[[ Material for this exercise open ]]
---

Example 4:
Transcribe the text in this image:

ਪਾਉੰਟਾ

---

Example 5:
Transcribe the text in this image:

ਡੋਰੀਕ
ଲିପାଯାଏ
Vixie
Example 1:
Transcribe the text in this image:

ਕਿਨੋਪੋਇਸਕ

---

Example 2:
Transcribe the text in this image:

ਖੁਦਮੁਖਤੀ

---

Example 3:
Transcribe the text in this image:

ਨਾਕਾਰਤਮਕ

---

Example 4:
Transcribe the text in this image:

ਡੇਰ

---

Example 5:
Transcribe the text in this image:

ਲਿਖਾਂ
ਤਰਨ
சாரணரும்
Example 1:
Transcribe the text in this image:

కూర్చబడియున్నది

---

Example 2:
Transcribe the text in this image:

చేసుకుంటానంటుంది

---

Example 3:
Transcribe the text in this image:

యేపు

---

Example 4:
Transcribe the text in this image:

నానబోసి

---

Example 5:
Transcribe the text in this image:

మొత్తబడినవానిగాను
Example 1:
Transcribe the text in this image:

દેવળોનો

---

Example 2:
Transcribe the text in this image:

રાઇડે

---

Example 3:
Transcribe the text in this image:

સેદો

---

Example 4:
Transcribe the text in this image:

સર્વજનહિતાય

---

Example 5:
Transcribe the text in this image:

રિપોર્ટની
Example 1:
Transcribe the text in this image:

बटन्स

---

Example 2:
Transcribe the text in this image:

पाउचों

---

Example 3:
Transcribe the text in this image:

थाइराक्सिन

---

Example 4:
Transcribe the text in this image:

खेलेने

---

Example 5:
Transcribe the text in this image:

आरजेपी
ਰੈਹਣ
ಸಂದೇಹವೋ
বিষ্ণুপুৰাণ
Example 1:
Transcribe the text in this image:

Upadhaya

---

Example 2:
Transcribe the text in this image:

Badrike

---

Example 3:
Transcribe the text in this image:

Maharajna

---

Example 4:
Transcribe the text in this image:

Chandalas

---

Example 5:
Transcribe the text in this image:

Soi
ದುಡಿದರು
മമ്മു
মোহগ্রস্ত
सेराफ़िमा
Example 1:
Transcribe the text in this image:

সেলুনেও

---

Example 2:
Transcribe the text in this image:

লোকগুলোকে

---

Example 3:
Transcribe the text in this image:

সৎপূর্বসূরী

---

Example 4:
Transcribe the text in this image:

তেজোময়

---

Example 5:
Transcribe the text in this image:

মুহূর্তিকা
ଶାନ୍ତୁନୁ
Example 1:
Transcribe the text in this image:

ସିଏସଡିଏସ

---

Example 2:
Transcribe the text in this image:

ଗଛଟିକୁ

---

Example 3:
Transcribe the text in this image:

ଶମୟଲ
[[ Material for this exercise closed ]]
The problem:
Take the records shown above and output them again exactly.

Your solution:
---

Example 4:
Transcribe the text in this image:

ਪਾਉੰਟਾ

---

Example 5:
Transcribe the text in this image:

ਡੋਰੀਕ
ଲିପାଯାଏ
Vixie
Example 1:
Transcribe the text in this image:

ਕਿਨੋਪੋਇਸਕ

---

Example 2:
Transcribe the text in this image:

ਖੁਦਮੁਖਤੀ

---

Example 3:
Transcribe the text in this image:

ਨਾਕਾਰਤਮਕ

---

Example 4:
Transcribe the text in this image:

ਡੇਰ

---

Example 5:
Transcribe the text in this image:

ਲਿਖਾਂ
ਤਰਨ
சாரணரும்
Example 1:
Transcribe the text in this image:

కూర్చబడియున్నది

---

Example 2:
Transcribe the text in this image:

చేసుకుంటానంటుంది

---

Example 3:
Transcribe the text in this image:

యేపు

---

Example 4:
Transcribe the text in this image:

నానబోసి

---

Example 5:
Transcribe the text in this image:

మొత్తబడినవానిగాను
Example 1:
Transcribe the text in this image:

દેવળોનો

---

Example 2:
Transcribe the text in this image:

રાઇડે

---

Example 3:
Transcribe the text in this image:

સેદો

---

Example 4:
Transcribe the text in this image:

સર્વજનહિતાય

---

Example 5:
Transcribe the text in this image:

રિપોર્ટની
Example 1:
Transcribe the text in this image:

बटन्स

---

Example 2:
Transcribe the text in this image:

पाउचों

---

Example 3:
Transcribe the text in this image:

थाइराक्सिन

---

Example 4:
Transcribe the text in this image:

खेलेने

---

Example 5:
Transcribe the text in this image:

आरजेपी
ਰੈਹਣ
ಸಂದೇಹವೋ
বিষ্ণুপুৰাণ
Example 1:
Transcribe the text in this image:

Upadhaya

---

Example 2:
Transcribe the text in this image:

Badrike

---

Example 3:
Transcribe the text in this image:

Maharajna

---

Example 4:
Transcribe the text in this image:

Chandalas

---

Example 5:
Transcribe the text in this image:

Soi
ದುಡಿದರು
മമ്മു
মোহগ্রস্ত
सेराफ़िमा
Example 1:
Transcribe the text in this image:

সেলুনেও

---

Example 2:
Transcribe the text in this image:

লোকগুলোকে

---

Example 3:
Transcribe the text in this image:

সৎপূর্বসূরী

---

Example 4:
Transcribe the text in this image:

তেজোময়

---

Example 5:
Transcribe the text in this image:

মুহূর্তিকা
ଶାନ୍ତୁନୁ
Example 1:
Transcribe the text in this image:

ସିଏସଡିଏସ

---

Example 2:
Transcribe the text in this image:

ଗଛଟିକୁ

---

Example 3:
Transcribe the text in this image:

ଶମୟଲ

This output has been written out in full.